__DOCUMENT PASSAGE__:
+ + + + + + +

The app first launched into beta in the beginning of November 2012, with just 10 categories to start collecting user feedback. Now that it’s going public, the app has close to 100 categories available. During the beta, 1,500 users tried the app, but the dominant feedback (around 95 percent) said their main complaint was that it didn’t have enough categories. That problem has now been addressed.

These early tests also saw some great conversion metrics, Vij tells us. 40 percent conversion from web visit to app download, 58 percent tapping through to stores, 1.7 percent conversion to purchase (70 percent higher than the mobile average) and 5.5 searches per user on average.

As Arro is now publicly launching, its focus is on high-level categories like electronics, fitness, personal care, appliances and baby products. As you drill down into one of the nearly 100 sub-categories, you’re prompted to tell the app what features are most important to you, in order to help it fine-tune its recommendations. So for example, if you’re in Cameras, the app has you check off and rank things like “easy to use,” “picture quality,” “style,” “zoom,” “pocket-sized,” or whatever other things are important to you about your camera purchase. You can also drag a slider around to tell Arro what you’re looking to spend.

+ + + + + + +

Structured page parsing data
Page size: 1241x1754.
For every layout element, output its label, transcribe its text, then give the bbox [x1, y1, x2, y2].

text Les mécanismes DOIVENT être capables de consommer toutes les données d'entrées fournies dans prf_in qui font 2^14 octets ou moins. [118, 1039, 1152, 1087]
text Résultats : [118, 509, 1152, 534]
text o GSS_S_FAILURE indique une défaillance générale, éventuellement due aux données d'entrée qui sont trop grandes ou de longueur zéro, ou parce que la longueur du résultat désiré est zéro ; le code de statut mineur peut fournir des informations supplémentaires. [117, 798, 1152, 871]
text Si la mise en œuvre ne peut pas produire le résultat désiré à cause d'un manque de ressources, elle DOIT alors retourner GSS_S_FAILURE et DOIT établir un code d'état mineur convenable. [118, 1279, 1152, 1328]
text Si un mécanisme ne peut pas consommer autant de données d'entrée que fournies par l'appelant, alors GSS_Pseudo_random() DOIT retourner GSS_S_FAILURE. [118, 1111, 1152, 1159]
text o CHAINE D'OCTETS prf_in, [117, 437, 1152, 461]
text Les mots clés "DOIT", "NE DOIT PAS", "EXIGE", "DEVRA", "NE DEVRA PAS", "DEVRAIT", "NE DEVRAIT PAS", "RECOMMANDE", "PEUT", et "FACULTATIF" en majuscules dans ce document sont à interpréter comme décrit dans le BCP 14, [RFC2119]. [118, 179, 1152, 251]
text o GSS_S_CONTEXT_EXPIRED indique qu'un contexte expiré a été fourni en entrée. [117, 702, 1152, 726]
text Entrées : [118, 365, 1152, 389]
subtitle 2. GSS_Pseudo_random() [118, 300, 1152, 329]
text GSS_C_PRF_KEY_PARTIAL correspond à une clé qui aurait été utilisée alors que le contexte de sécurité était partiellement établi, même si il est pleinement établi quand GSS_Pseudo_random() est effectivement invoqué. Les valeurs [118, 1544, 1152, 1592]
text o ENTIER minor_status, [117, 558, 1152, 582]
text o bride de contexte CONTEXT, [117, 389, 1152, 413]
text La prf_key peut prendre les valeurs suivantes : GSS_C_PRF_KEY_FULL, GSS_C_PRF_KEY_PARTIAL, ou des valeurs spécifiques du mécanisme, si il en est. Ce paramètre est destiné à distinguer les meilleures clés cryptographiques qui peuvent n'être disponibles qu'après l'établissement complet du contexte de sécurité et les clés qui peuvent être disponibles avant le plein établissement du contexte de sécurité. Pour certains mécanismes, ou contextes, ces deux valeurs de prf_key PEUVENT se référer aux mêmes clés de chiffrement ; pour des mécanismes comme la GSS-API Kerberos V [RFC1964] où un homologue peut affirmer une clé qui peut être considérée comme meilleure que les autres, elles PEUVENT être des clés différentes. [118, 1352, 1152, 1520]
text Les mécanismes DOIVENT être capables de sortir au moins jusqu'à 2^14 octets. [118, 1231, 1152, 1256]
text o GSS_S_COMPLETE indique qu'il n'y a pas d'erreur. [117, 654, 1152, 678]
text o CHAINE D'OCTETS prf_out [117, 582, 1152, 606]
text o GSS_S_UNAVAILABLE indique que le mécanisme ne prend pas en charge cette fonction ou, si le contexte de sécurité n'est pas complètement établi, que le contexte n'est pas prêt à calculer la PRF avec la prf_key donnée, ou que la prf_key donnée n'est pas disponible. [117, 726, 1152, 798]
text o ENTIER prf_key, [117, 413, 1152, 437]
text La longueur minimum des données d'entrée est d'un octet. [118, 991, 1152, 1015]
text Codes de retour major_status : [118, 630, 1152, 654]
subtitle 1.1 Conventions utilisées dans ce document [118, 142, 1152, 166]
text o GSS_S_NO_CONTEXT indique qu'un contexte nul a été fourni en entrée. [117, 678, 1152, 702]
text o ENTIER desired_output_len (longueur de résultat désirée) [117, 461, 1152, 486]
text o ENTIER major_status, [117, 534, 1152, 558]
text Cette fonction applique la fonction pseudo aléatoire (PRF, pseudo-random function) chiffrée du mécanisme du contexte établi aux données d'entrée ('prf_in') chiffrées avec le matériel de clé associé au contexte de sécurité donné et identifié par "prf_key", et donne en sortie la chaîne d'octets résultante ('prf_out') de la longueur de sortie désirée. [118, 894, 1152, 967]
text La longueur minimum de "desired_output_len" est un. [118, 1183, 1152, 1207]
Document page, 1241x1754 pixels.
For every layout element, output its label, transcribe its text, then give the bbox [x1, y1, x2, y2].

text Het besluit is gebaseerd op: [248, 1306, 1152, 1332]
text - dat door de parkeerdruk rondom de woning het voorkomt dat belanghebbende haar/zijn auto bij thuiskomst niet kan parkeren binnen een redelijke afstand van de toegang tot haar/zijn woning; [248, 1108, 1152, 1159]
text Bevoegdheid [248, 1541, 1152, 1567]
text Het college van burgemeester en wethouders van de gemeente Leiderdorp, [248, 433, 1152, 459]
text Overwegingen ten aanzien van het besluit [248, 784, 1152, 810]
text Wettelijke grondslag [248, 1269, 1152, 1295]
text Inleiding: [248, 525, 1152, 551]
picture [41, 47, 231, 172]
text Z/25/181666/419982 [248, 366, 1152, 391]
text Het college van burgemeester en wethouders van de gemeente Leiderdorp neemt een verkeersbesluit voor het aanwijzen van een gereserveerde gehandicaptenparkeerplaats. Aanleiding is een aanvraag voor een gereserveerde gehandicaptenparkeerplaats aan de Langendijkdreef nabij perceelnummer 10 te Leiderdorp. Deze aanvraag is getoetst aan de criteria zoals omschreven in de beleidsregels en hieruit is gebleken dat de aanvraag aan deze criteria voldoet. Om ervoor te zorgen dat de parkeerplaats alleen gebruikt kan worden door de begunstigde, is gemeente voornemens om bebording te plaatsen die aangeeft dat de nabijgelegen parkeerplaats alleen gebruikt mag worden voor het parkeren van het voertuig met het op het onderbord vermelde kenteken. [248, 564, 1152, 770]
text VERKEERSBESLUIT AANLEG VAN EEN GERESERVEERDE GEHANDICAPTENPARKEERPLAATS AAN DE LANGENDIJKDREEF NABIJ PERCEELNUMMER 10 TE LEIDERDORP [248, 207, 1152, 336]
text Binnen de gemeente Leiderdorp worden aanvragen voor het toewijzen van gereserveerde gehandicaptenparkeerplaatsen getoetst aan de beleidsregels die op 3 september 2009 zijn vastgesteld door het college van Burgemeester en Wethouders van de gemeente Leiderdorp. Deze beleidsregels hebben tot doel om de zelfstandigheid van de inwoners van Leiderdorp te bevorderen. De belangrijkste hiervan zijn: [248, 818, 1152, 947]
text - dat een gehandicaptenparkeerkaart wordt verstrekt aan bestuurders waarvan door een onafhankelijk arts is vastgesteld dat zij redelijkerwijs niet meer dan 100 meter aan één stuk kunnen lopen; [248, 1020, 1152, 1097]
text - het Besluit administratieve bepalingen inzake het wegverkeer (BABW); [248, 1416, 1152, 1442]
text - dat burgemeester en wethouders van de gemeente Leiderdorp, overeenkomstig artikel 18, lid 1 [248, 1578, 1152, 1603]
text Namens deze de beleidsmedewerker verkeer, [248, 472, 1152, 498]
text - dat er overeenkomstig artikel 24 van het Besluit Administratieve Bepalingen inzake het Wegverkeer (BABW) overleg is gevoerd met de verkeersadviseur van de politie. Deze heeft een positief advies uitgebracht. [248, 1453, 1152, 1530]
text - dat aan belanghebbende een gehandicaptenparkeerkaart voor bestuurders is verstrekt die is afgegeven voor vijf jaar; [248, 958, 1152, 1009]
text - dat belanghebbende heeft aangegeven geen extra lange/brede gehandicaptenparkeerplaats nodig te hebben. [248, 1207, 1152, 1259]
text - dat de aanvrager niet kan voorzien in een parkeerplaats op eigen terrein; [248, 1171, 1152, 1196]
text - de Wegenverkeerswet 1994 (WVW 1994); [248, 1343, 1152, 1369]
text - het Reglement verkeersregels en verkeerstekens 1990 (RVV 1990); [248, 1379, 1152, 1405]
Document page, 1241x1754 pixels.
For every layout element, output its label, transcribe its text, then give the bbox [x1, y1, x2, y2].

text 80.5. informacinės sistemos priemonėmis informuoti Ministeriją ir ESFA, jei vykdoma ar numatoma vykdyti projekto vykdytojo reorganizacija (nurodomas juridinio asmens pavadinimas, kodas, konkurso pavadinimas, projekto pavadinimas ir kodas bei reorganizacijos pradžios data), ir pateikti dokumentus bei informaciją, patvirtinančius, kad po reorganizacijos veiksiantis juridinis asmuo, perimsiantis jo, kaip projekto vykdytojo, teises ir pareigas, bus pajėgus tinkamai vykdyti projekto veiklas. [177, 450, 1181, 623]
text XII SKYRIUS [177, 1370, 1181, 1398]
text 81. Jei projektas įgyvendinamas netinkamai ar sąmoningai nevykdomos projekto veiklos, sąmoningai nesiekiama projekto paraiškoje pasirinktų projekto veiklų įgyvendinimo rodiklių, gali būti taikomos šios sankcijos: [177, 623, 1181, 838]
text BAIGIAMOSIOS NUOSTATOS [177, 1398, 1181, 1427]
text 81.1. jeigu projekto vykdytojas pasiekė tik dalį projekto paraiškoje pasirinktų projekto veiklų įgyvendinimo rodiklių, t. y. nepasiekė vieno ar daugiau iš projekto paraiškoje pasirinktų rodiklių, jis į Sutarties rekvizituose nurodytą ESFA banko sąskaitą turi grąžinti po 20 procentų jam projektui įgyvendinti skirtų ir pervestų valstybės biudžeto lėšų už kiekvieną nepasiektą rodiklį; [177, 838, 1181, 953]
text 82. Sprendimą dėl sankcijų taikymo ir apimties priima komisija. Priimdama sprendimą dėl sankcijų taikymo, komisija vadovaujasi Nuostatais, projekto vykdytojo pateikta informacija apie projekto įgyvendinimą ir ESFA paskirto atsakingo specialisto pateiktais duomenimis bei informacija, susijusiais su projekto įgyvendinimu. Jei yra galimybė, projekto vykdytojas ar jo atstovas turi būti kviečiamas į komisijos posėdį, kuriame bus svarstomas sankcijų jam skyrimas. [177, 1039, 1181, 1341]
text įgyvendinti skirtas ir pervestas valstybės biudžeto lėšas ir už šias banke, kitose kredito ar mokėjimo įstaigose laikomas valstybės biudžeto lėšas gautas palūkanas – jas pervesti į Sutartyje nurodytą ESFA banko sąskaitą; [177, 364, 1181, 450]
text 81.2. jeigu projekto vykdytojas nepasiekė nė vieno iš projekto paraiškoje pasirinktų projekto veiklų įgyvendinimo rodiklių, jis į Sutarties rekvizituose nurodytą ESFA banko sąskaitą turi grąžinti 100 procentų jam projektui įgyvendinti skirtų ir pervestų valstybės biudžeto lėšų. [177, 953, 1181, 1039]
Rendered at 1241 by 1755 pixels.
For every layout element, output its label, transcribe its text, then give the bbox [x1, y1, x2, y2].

+ + + + + + +

__WORK TASK 1__: In the Arro app passage, how many users tried the app during its beta?
__WORK TASK 2__: Pick up the Arro app passage after its final sentence and carry it forward.
The entries have nothing to do with this.

__TASK RESPONSE 1__: 1,500 users tried the app during the beta.

__TASK RESPONSE 2__:
When you’re ready to see Arro’s shortlist, you just hit the blue “Find” button and the app returns a top result and five others. The data the app uses to determine its recommendations comes from crunching the reviews left at over 6,000 online stores, where shoppers detail a product’s various strengths and weaknesses. While reviewing your results, you can view photos, read snippets to linked to the full review on the source’s website, view ratings, favorite items, or click a link to be redirected to an online store to buy the item (e.g. Amazon) which opens up directly within the app.

If you’re still a bit unsure, you can tap the “Ask Friend” option instead, which allows you to reach out via Facebook (on iOS6), Twitter or email.

As noted above, there are a lot of services out there in this general space, including search, recommendation and comparison engines like Google’s, Wize, ShopSavvy, RedLaser (from eBay), Amazon’s Price Check app, and more. But Arro’s closest competitors include Decide.com, Find the Best and Sortable.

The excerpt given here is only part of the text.